+++ GIVEN RECORDS
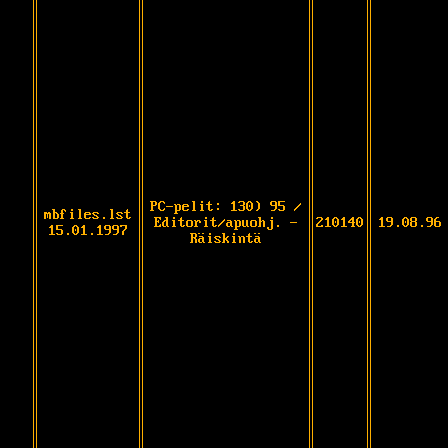
PC-pelit: 130) 95 /
mbfiles.lst
Editorit/apuohj. -
210140
19.08.96
15.01.1997
Räiskintä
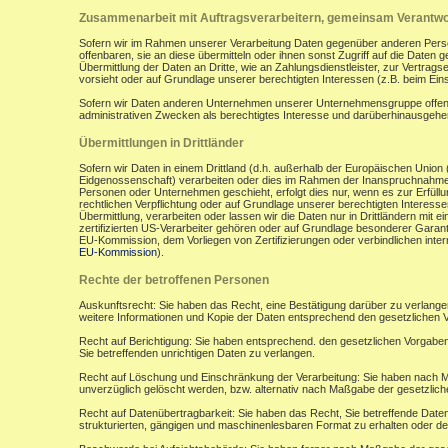
Zusammenarbeit mit Auftragsverarbeitern, gemeinsam Verantwor
Sofern wir im Rahmen unserer Verarbeitung Daten gegenüber anderen Perso
offenbaren, sie an diese übermitteln oder ihnen sonst Zugriff auf die Daten 
Übermittlung der Daten an Dritte, wie an Zahlungsdienstleister, zur Vertragserf
vorsieht oder auf Grundlage unserer berechtigten Interessen (z.B. beim Ein
Sofern wir Daten anderen Unternehmen unserer Unternehmensgruppe offenbar
administrativen Zwecken als berechtigtes Interesse und darüberhinausgeh
Übermittlungen in Drittländer
Sofern wir Daten in einem Drittland (d.h. außerhalb der Europäischen Uni
Eidgenossenschaft) verarbeiten oder dies im Rahmen der Inanspruchnahme 
Personen oder Unternehmen geschieht, erfolgt dies nur, wenn es zur Erfüllung
rechtlichen Verpflichtung oder auf Grundlage unserer berechtigten Interessen 
Übermittlung, verarbeiten oder lassen wir die Daten nur in Drittländern mi
zertifizierten US-Verarbeiter gehören oder auf Grundlage besonderer Garant
EU-Kommission, dem Vorliegen von Zertifizierungen oder verbindlichen inte
EU-Kommission
).
Rechte der betroffenen Personen
Auskunftsrecht: Sie haben das Recht, eine Bestätigung darüber zu verlange
weitere Informationen und Kopie der Daten entsprechend den gesetzlichen 
Recht auf Berichtigung: Sie haben entsprechend. den gesetzlichen Vorgaben 
Sie betreffenden unrichtigen Daten zu verlangen.
Recht auf Löschung und Einschränkung der Verarbeitung: Sie haben nach M
unverzüglich gelöscht werden, bzw. alternativ nach Maßgabe der gesetzlic
Recht auf Datenübertragbarkeit: Sie haben das Recht, Sie betreffende Daten
strukturierten, gängigen und maschinenlesbaren Format zu erhalten oder de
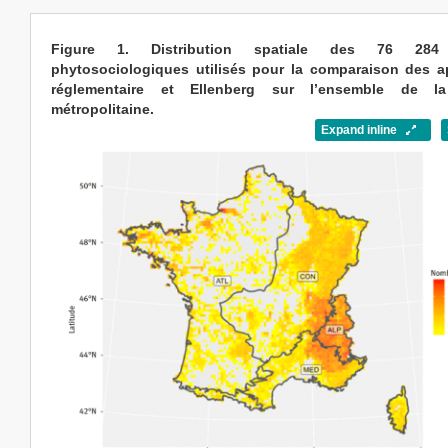
Figure 1. Distribution spatiale des 76 284 
phytosociologiques utilisés pour la comparaison des 
réglementaire et Ellenberg sur l’ensemble de l
métropolitaine.
Expand inline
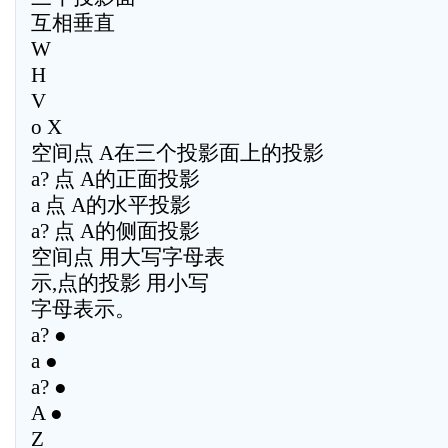
互相垂直
W
H
V
o X
空间点 A在三个投影面上的投影
a? 点 A的正面投影
a 点 A的水平投影
a? 点 A的侧面投影
空间点 用大写字母表
示,点的投影 用小写
字母表示。
a? ●
a ●
a? ●
A ●
Z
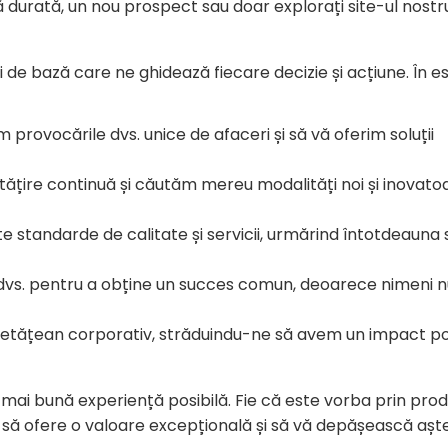
gă durată, un nou prospect sau doar explorați site-ul nost
de bază care ne ghidează fiecare decizie și acțiune. În e
provocările dvs. unice de afaceri și să vă oferim soluții
ățire continuă și căutăm mereu modalități noi și inovato
e standarde de calitate și servicii, urmărind întotdeauna 
vs. pentru a obține un succes comun, deoarece nimeni n
 cetățean corporativ, străduindu-ne să avem un impact po
ai bună experiență posibilă. Fie că este vorba prin pro
 să ofere o valoare excepțională și să vă depășească aște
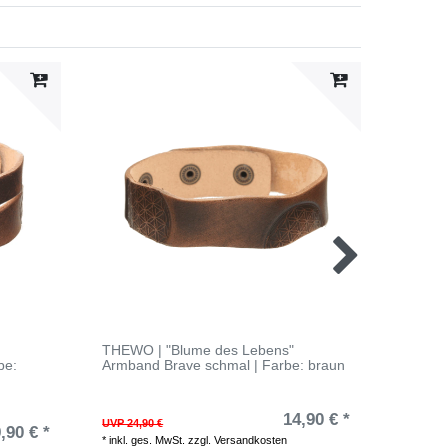
THEWO | "Blume des Lebens"
THEWO 
be:
Armband Brave schmal | Farbe: braun
Armban
14,90 € *
UVP 24,90 €
UVP 29,9
,90 € *
*
inkl. ges. MwSt.
zzgl.
Versandkosten
*
inkl. ge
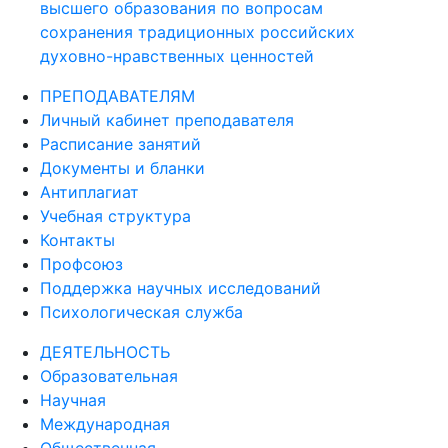
высшего образования по вопросам
сохранения традиционных российских
духовно-нравственных ценностей
ПРЕПОДАВАТЕЛЯМ
Личный кабинет преподавателя
Расписание занятий
Документы и бланки
Антиплагиат
Учебная структура
Контакты
Профсоюз
Поддержка научных исследований
Психологическая служба
ДЕЯТЕЛЬНОСТЬ
Образовательная
Научная
Международная
Общественная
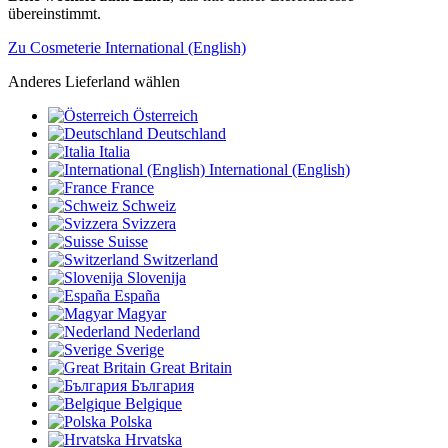
übereinstimmt.
Zu Cosmeterie International (English)
Anderes Lieferland wählen
Österreich
Deutschland
Italia
International (English)
France
Schweiz
Svizzera
Suisse
Switzerland
Slovenija
España
Magyar
Nederland
Sverige
Great Britain
България
Belgique
Polska
Hrvatska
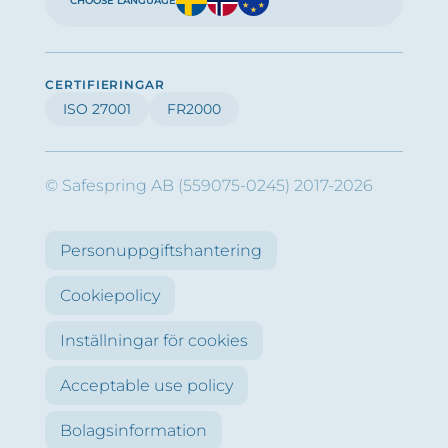
CHOOSE LANGUAGE
CERTIFIERINGAR
ISO 27001
FR2000
© Safespring AB (559075-0245) 2017-2026
Personuppgiftshantering
Cookiepolicy
Inställningar för cookies
Acceptable use policy
Bolagsinformation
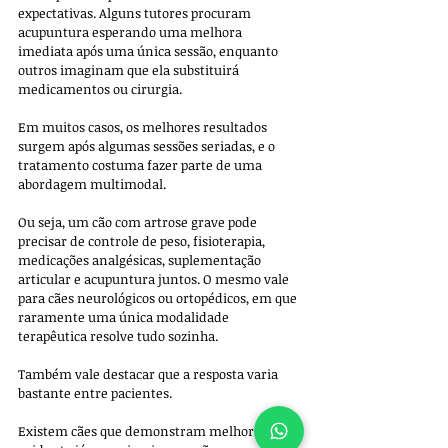
expectativas. Alguns tutores procuram 
acupuntura esperando uma melhora 
imediata após uma única sessão, enquanto 
outros imaginam que ela substituirá 
medicamentos ou cirurgia. 
Em muitos casos, os melhores resultados 
surgem após algumas sessões seriadas, e o 
tratamento costuma fazer parte de uma 
abordagem multimodal. 
Ou seja, um cão com artrose grave pode 
precisar de controle de peso, fisioterapia, 
medicações analgésicas, suplementação 
articular e acupuntura juntos. O mesmo vale 
para cães neurológicos ou ortopédicos, em que 
raramente uma única modalidade 
terapêutica resolve tudo sozinha.
Também vale destacar que a resposta varia 
bastante entre pacientes. 
Existem cães que demonstram melhora 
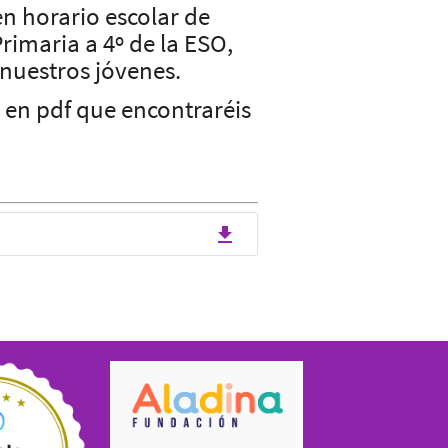
en horario escolar de
imaria a 4º de la ESO,
 nuestros jóvenes.
o en pdf que encontraréis
file_download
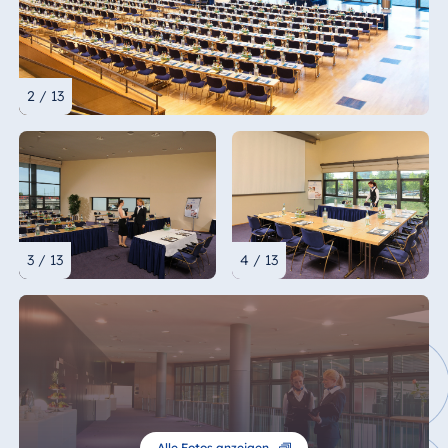
2 / 13
3 / 13
4 / 13
Alle Fotos anzeigen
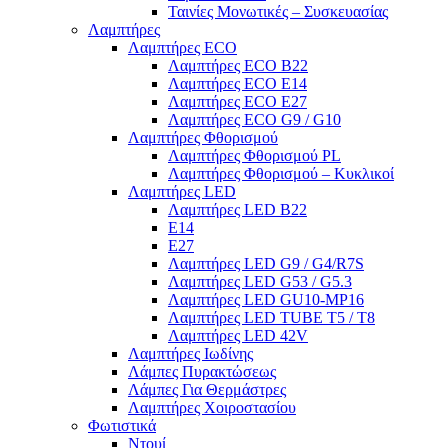
Ταινίες Μονωτικές – Συσκευασίας
Λαμπτήρες
Λαμπτήρες ECO
Λαμπτήρες ECO B22
Λαμπτήρες ECO E14
Λαμπτήρες ECO E27
Λαμπτήρες ECO G9 / G10
Λαμπτήρες Φθορισμού
Λαμπτήρες Φθορισμού PL
Λαμπτήρες Φθορισμού – Κυκλικοί
Λαμπτήρες LED
Λαμπτήρες LED B22
E14
E27
Λαμπτήρες LED G9 / G4/R7S
Λαμπτήρες LED G53 / G5.3
Λαμπτήρες LED GU10-ΜΡ16
Λαμπτήρες LED TUBE T5 / T8
Λαμπτήρες LED 42V
Λαμπτήρες Ιωδίνης
Λάμπες Πυρακτώσεως
Λάμπες Για Θερμάστρες
Λαμπτήρες Χοιροστασίου
Φωτιστικά
Ντουί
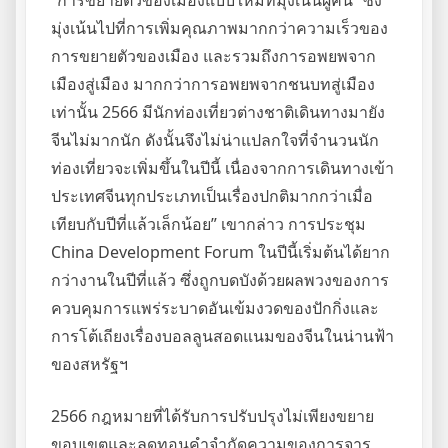
“การขยายตัวของเมืองแบบใหม่ที่มุ่งเน้นผู้คน” ซึ่ง
มุ่งเน้นไปที่การเพิ่มคุณภาพมากกว่าความเร็วของ
การขยายตัวของเมือง และรวมถึงการอพยพจาก
เมืองสู่เมือง มากกว่าการอพยพจากชนบทสู่เมือง
เท่านั้น 2566 มีนักท่องเที่ยวต่างชาติเดินทางมายัง
จีนไม่มากนัก ดังนั้นจึงไม่น่าแปลกใจที่จำนวนนัก
ท่องเที่ยวจะเพิ่มขึ้นในปีนี้ เนื่องจากการเดินทางเข้า
ประเทศจีนทุกประเภทเป็นเรื่องปกติมากกว่าเมื่อ
เทียบกับปีที่แล้วเล็กน้อย” เขากล่าว การประชุม
China Development Forum ในปีนี้เริ่มต้นได้ยาก
กว่างานในปีที่แล้ว ซึ่งถูกบดบังด้วยผลพวงของการ
ควบคุมการแพร่ระบาดอันเข้มงวดของปักกิ่งและ
การโต้เถียงเรื่องบอลลูนสอดแนมของจีนในน่านฟ้า
ของสหรัฐฯ
2566 กฎหมายที่ได้รับการปรับปรุงไม่เพียงขยาย
ขอบเขตและลดทอนคำจำกัดความของการจาร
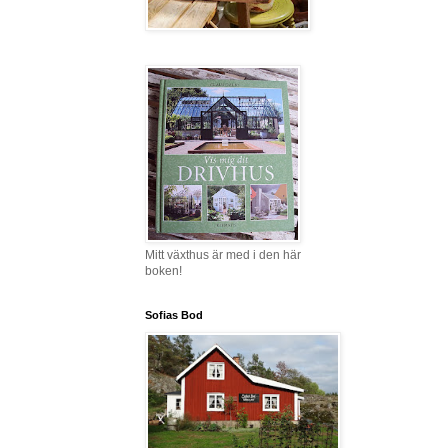
Mitt växthus är med i den här
boken!
Sofias Bod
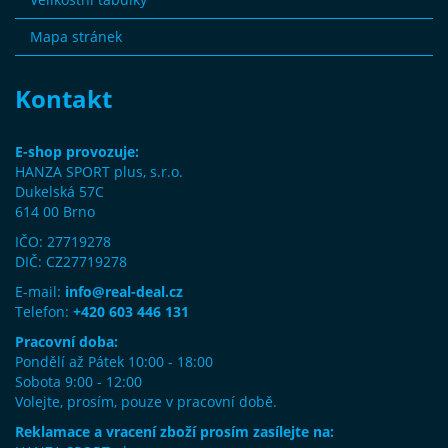
Mapa stránek
Kontakt
E-shop provozuje:
HANZA SPORT plus, s.r.o.
Dukelská 57C
614 00 Brno
IČO: 27719278
DIČ: CZ27719278
E-mail:
info@real-deal.cz
Telefon:
+420 603 446 131
Pracovní doba:
Pondělí až Pátek 10:00 - 18:00
Sobota 9:00 - 12:00
Volejte, prosím, pouze v pracovní době.
Reklamace a vracení zboží prosím zasílejte na:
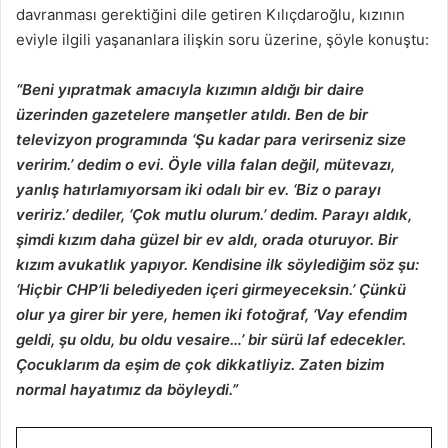
davranması gerektiğini dile getiren Kılıçdaroğlu, kızının
eviyle ilgili yaşananlara ilişkin soru üzerine, şöyle konuştu:
“Beni yıpratmak amacıyla kızımın aldığı bir daire
üzerinden gazetelere manşetler atıldı. Ben de bir
televizyon programında ‘Şu kadar para verirseniz size
veririm.’ dedim o evi. Öyle villa falan değil, mütevazı,
yanlış hatırlamıyorsam iki odalı bir ev. ‘Biz o parayı
veririz.’ dediler, ‘Çok mutlu olurum.’ dedim. Parayı aldık,
şimdi kızım daha güzel bir ev aldı, orada oturuyor. Bir
kızım avukatlık yapıyor. Kendisine ilk söylediğim söz şu:
‘Hiçbir CHP’li belediyeden içeri girmeyeceksin.’ Çünkü
olur ya girer bir yere, hemen iki fotoğraf, ‘Vay efendim
geldi, şu oldu, bu oldu vesaire…’ bir sürü laf edecekler.
Çocuklarım da eşim de çok dikkatliyiz. Zaten bizim
normal hayatımız da böyleydi.”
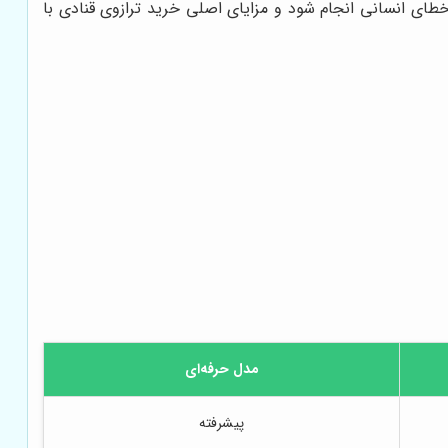
طای انسانی انجام شود و مزایای اصلی خرید ترازوی قنادی با
مدل حرفه‌ای
پیشرفته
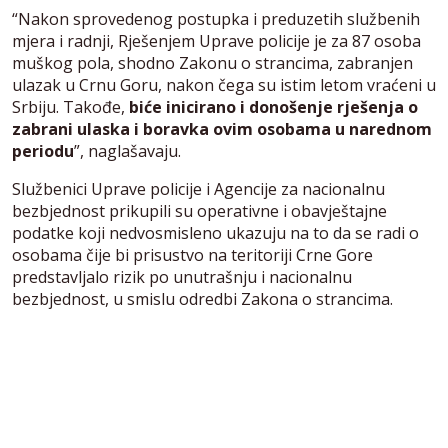
“Nakon sprovedenog postupka i preduzetih službenih
mjera i radnji, Rješenjem Uprave policije je za 87 osoba
muškog pola, shodno Zakonu o strancima, zabranjen
ulazak u Crnu Goru, nakon čega su istim letom vraćeni u
Srbiju. Takođe,
biće inicirano i donošenje rješenja o
zabrani ulaska i boravka ovim osobama u narednom
periodu
”, naglašavaju.
Službenici Uprave policije i Agencije za nacionalnu
bezbjednost prikupili su operativne i obavještajne
podatke koji nedvosmisleno ukazuju na to da se radi o
osobama čije bi prisustvo na teritoriji Crne Gore
predstavljalo rizik po unutrašnju i nacionalnu
bezbjednost, u smislu odredbi Zakona o strancima.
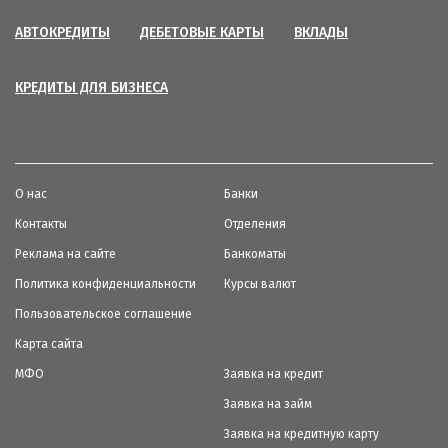
АВТОКРЕДИТЫ
ДЕБЕТОВЫЕ КАРТЫ
ВКЛАДЫ
КРЕДИТЫ ДЛЯ БИЗНЕСА
О нас
Банки
Контакты
Отделения
Реклама на сайте
Банкоматы
Политика конфиденциальности
Курсы валют
Пользовательское соглашение
Карта сайта
МФО
Заявка на кредит
Заявка на займ
Заявка на кредитную карту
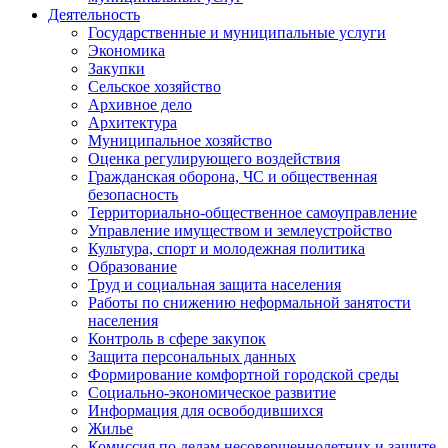
Деятельность
Государственные и муниципальные услуги
Экономика
Закупки
Сельское хозяйство
Архивное дело
Архитектура
Муниципальное хозяйство
Оценка регулирующего воздействия
Гражданская оборона, ЧС и общественная
безопасность
Территориально-общественное самоуправление
Управление имуществом и землеустройство
Культура, спорт и молодежная политика
Образование
Труд и социальная защита населения
Работы по снижению неформальной занятости
населения
Контроль в сфере закупок
Защита персональных данных
Формирование комфортной городской среды
Социально-экономическое развитие
Информация для освободившихся
Жилье
Комиссия по делам несовершеннолетних и защите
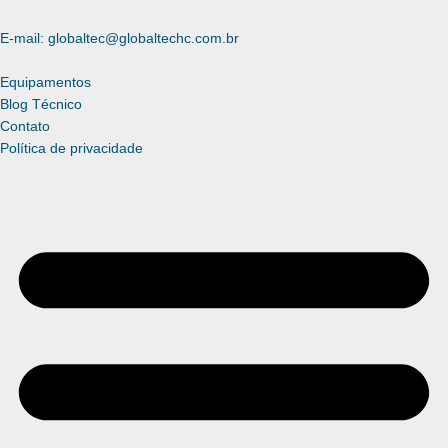
E-mail: globaltec@globaltechc.com.br
Equipamentos
Blog Técnico
Contato
Política de privacidade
++++++
> DESCRIPTION OF THE TASK: Starting with the line with "zertifizierten US-Verarbeiter gehören" above and going on through the line with "Auskunftsrecht: Sie haben", transcribe every line exactly, both ends included, and add nothing.

> SOLUTION FOR THIS PROBLEM:
zertifizierten US-Verarbeiter gehören oder auf Grundlage besonderer Garant
EU-Kommission, dem Vorliegen von Zertifizierungen oder verbindlichen inte
EU-Kommission
).
Rechte der betroffenen Personen
Auskunftsrecht: Sie haben das Recht, eine Bestätigung darüber zu verlange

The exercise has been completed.